Start of Block
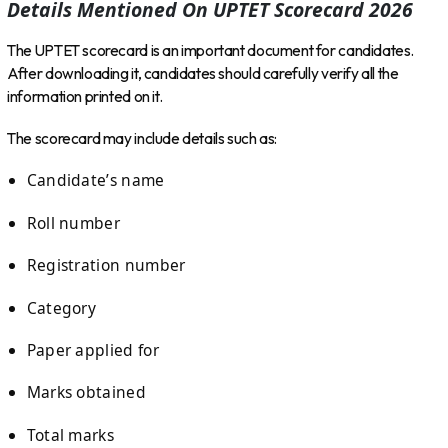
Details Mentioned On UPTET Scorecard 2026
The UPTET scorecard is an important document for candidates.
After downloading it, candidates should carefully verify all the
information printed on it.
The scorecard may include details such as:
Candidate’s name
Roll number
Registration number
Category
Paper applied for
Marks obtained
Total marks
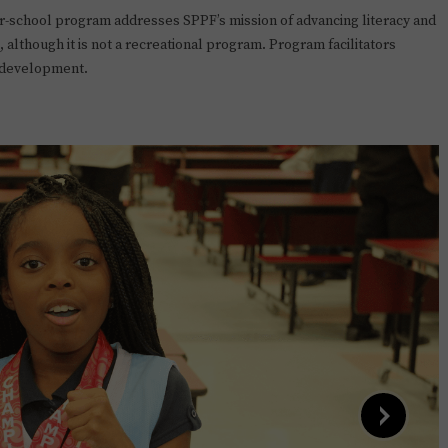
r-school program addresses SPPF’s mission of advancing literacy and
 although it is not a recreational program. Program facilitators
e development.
End of Block
Start of Block
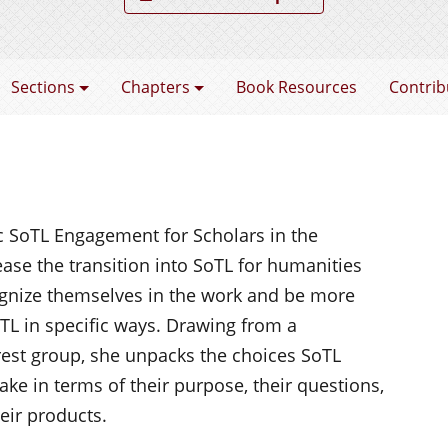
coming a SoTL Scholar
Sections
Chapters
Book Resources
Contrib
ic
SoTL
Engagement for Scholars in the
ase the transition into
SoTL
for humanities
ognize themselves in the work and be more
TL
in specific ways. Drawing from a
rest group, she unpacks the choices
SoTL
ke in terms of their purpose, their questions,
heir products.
End of Block
*Assigned task*:
Although pictures appear among the records above, none are to be output; print exactly the lines from the line containing "Total marks" through the line containing "e development.".

*Response*:
Total marks
r-school program addresses SPPF’s mission of advancing literacy and
 although it is not a recreational program. Program facilitators
e development.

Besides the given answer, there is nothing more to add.